Available data —
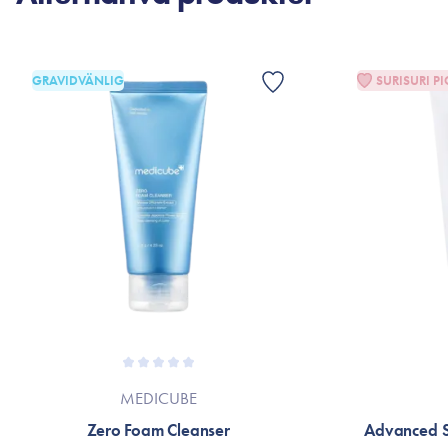
GRAVIDVÄNLIG
SURISURI PI
MEDICUBE
Zero Foam Cleanser
Advanced S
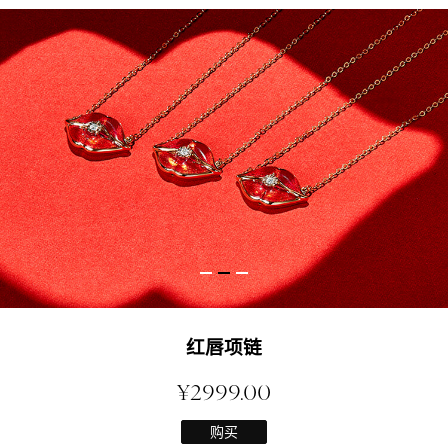
红唇项链
¥2999.00
购买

To do — Transcribe all of the text in the material above line for line, and leave the pictures out of your answer.

Solution —
GRAVIDVÄNLIG
SURISURI PI
MEDICUBE
Zero Foam Cleanser
Advanced S
红唇项链
¥2999.00
购买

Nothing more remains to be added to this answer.